◆ **Assignment**
Turn every line of text in the listing below into a Markdown table with the columns Row and Line, numbering the rows in order and skipping blank lines. Leave the pictures out of the table.

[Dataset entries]
=== Section Start ===
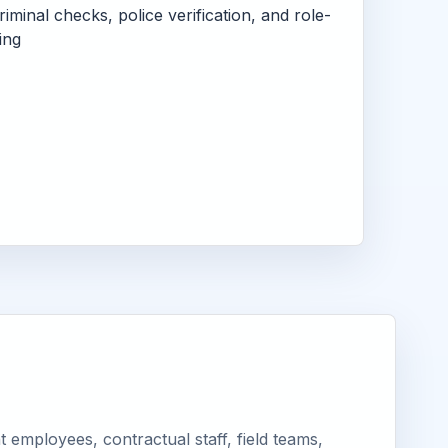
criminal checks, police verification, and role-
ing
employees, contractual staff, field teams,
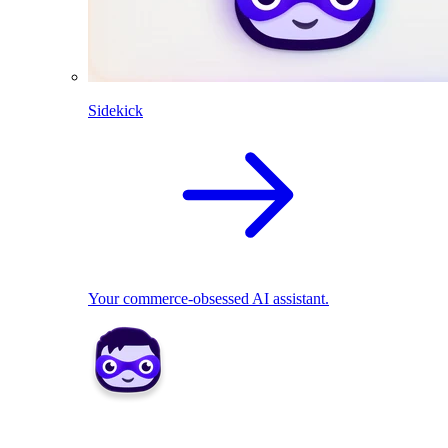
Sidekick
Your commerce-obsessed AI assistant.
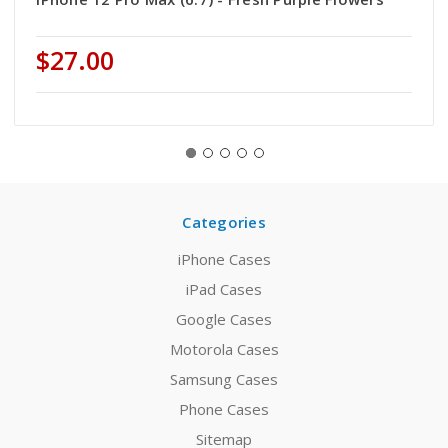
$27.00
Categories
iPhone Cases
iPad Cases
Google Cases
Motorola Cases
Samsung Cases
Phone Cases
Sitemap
=== Section End ===
◆ **Exercise answer**
| Row | Line |
|---|---|
| 1 | criminal checks, police verification, and role- |
| 2 | ing |
| 3 | employees, contractual staff, field teams, |
| 4 | Sidekick |
| 5 | Your commerce-obsessed AI assistant. |
| 6 | $27.00 |
| 7 | Categories |
| 8 | iPhone Cases |
| 9 | iPad Cases |
| 10 | Google Cases |
| 11 | Motorola Cases |
| 12 | Samsung Cases |
| 13 | Phone Cases |
| 14 | Sitemap |